Итак, помимо бесконечных дебатов о том, что лучше: рыба или курица, и горячих дискуссий о преимуществе вина над иными напитками, в будущей семье возникла тема Парижа. Оказывается, мы без труда могли позволить себе недельную поездку и у нас хватило бы времени не только взглянуть на сад Тюильри и Лувр, но и посмотреть Мольера в «Комеди Франсез». Мне оставалось лишь аплодировать столь тщательной исследовательской работе. Что касается меня, то мой интерес к Парижу угас давным-давно, с той поры как я узнал, что он находится во Франции. Мне повезло, поскольку в комнате незаметно появились Коди и Эстор, и их присутствие избавило меня от необходимости изыскивать деликатный способ выражения своих мыслей. Надо сказать, что они никогда не врывались в комнату, размахивая револьверами, как на их месте поступают большинство детей в возрасте семи и десяти лет. Как уже было сказано, детишки были слегка повреждены своим дорогим биологическим папашей, и поэтому заметить, когда они появлялись и исчезали, было невозможно. Создавалось впечатление, что они проникают в помещение при помощи осмоса[6]. Только что их не было видно, а в следующий миг они уже стоят рядом с вами и ждут, когда их заметят.
— Мы хотим играть, — заявила Эстор, постоянно выступавшая от лица парочки.
Что касается Коди, то он за день никогда не произносил более четырех слов подряд. Глупым он не был. Вовсе нет. Просто мальчишка большую часть времени предпочитал молчать. В данный момент он поднял на меня глаза и кивнул.
— О… — протянула Рита, прерывая свои рассуждения о стране Руссо, Кандида и Джерри Льюиса. — В таком случае почему бы вам не…
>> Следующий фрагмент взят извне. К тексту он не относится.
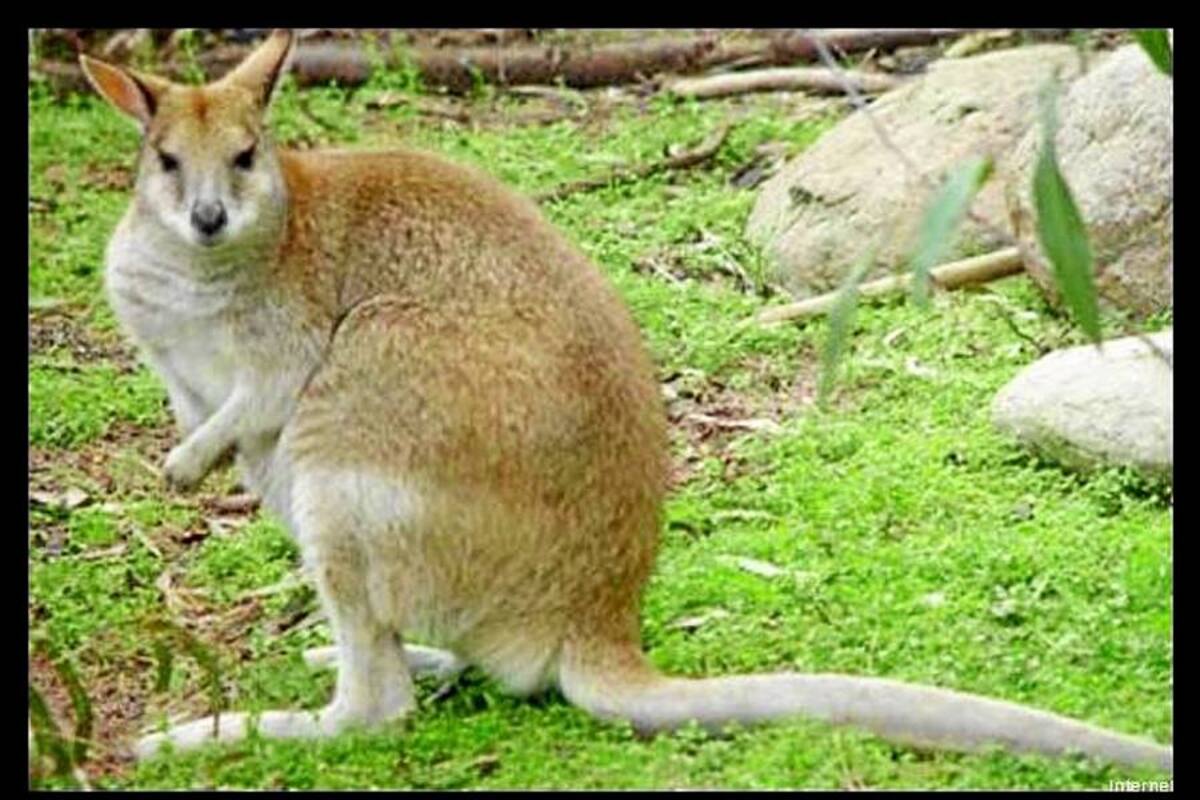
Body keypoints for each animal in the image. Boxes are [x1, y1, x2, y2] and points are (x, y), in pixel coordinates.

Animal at [79, 29, 1171, 772]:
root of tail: (591, 619)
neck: (209, 259)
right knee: (416, 653)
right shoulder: (172, 356)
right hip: (315, 482)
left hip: (360, 409)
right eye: (165, 163)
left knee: (378, 706)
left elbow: (252, 391)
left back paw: (206, 735)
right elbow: (200, 406)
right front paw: (183, 457)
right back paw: (384, 659)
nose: (208, 216)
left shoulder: (294, 340)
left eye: (246, 157)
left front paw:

— Мы хотим играть с Декстером, — добавила Эстор, и Коди кивнул, на сей раз очень энергично.
— Нам, конечно, стоило бы поговорить об этом раньше, — сдвинув брови, сказала Рита, — но не кажется ли тебе, что Коди и Эстор… не следует ли им обращаться к тебе более вежливо, чем просто «Декстер»? Боюсь, что это не совсем…
— А как тебе нравится обращение «мон папа»? Или «месье Граф»?
— А как насчет того, что мне это не нравится? — пробормотала Эстор.
— Я просто подумала… — начала Рита.
— Декстер — нормально, — прервал ее я. — Они к этому привыкли.
— В таком обращении не чувствуется уважения, — не отступала Рита.
— Покажи маме, что ты можешь произнести слово «Декстер» с должным уважением, — сказал я, глядя на Эстор сверху вниз.
— Ну пожааалста, — протянула Эстор, закатив глаза.
— Теперь ты видишь? — улыбнулся я Рите. — Ей десять лет, и она пока не способна выговорить что-нибудь с уважением.
— Да, но…
— Ладно, ладно, — снова прервал я свою невесту. — С детьми все в полном порядке. Что же касается Парижа…
— Давай пойдем отсюда, — произнес Коди, и я посмотрел на него с изумлением. Пять связных слогов в его устах были настоящей речью.
— Ну хорошо, — сдалась Рита. — Если ты действительно думаешь…
— Я почти никогда не думаю, — сказал я. — Это мешает мыслительному процессу.